● **PROBLEM STATEMENT**: Please count the lines of the records that contain the string "position", with case counting, and give only that number.

● **RECORDS FOR THIS EXERCISE**:
***

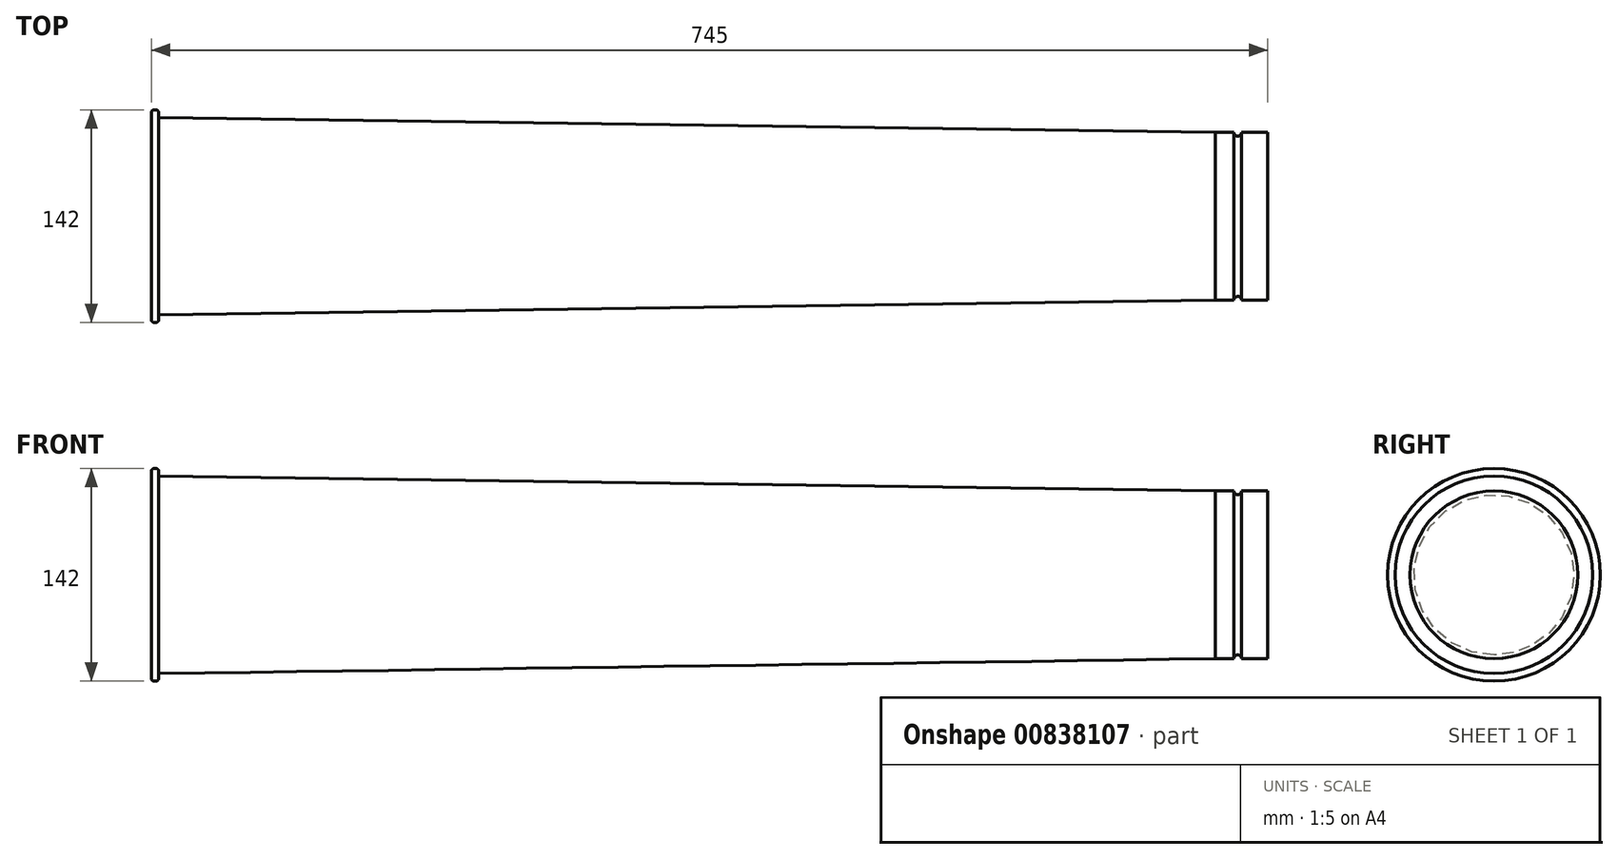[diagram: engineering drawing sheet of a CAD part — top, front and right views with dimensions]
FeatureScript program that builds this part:
annotation { "Feature Type Name" : "Feature", "Feature Type Description" : "" }
export const myFeature = defineFeature(function(context is Context, id is Id, definition is map)
    precondition{}
    {
        {
            var Q0;
            Q0=qCreatedBy(makeId("Front.planeOp"),FACE);
            var sketch = newSketch(context, id + "F0", { "sketchPlane" : qUnion([Q0])});
            skLineSegment(sketch, "E0", {"start": v(0, 0) * mm, "end": v(0, 66) * mm});
            skLineSegment(sketch, "E1", {"start": v(0, 66) * mm, "end": v(710, 56) * mm});
            skLineSegment(sketch, "E2", {"start": v(710, 56) * mm, "end": v(710, 0) * mm});
            skLineSegment(sketch, "E3", {"start": v(710, 0) * mm, "end": v(0, 0) * mm});
            skLineSegment(sketch, "E4.bottom", {"start": v(710, 56) * mm, "end": v(745, 56) * mm});
            skLineSegment(sketch, "E4.top", {"start": v(710, 0) * mm, "end": v(745, 0) * mm});
            skLineSegment(sketch, "E4.right", {"start": v(745, 56) * mm, "end": v(745, 0) * mm});
            skPoint(sketch, "E5", {"position": v(725, 56) * mm});
            skCircle(sketch, "E6", {"center": v(725, 56) * mm, "radius": 2.5 * mm});
            skLineSegment(sketch, "E7", {"start": v(0, 66) * mm, "end": v(0, 69) * mm});
            skLineSegment(sketch, "E8", {"start": v(2, 71) * mm, "end": v(3, 71) * mm});
            skLineSegment(sketch, "E9", {"start": v(5, 69) * mm, "end": v(5, 65.93) * mm});
            skPoint(sketch, "E10.visualSharp", {"position": v(0, 71) * mm});
            skArc(sketch, "E10.filletArc", {"start": v(2, 71) * mm, "mid": v(0.59, 70.41) * mm, "end": v(0, 69) * mm});
            skPoint(sketch, "E11.visualSharp", {"position": v(5, 71) * mm});
            skArc(sketch, "E11.filletArc", {"start": v(5, 69) * mm, "mid": v(4.41, 70.41) * mm, "end": v(3, 71) * mm});
            skSolve(sketch);
        }
        {
            var Q0;
            Q0=makeQuery(id+"F0.imprint","IMPRINT",FACE,{"disambiguationData":[TD([[makeQuery(id+"F0.imprint","IMPRINT",EDGE,{"derivedFrom":sQuery(id+"F0.wireOp",EDGE,"E0")}),-1.0]])]});
            var Q1;
            Q1=makeQuery(id+"F0.imprint","IMPRINT",FACE,{"disambiguationData":[TD([[makeQuery(id+"F0.imprint","IMPRINT",EDGE,{"derivedFrom":sQuery(id+"F0.wireOp",EDGE,"E4.top")}),1.0]])]});
            var Q2;
            {var subQ0=sQuery(id+"F0.wireOp",EDGE,"E7");Q2=makeQuery(id+"F0.imprint","IMPRINT",FACE,{"disambiguationData":[TD([[makeQuery(id+"F0.imprint","IMPRINT",EDGE,{"derivedFrom":subQ0}),-1.0]])]});}
            var Q3;
            Q3=sQuery(id+"F0.wireOp",EDGE,"E3");
            revolve(context, id + "F1", {"surfaceOperationType" : NewSurfaceOperationType.NEW, "entities" : qUnion([Q0, Q1, Q2]), "axis" : qUnion([Q3]), "revolveType" : RevolveType.FULL});
        }
    });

***

● **THE SOLUTION**: 3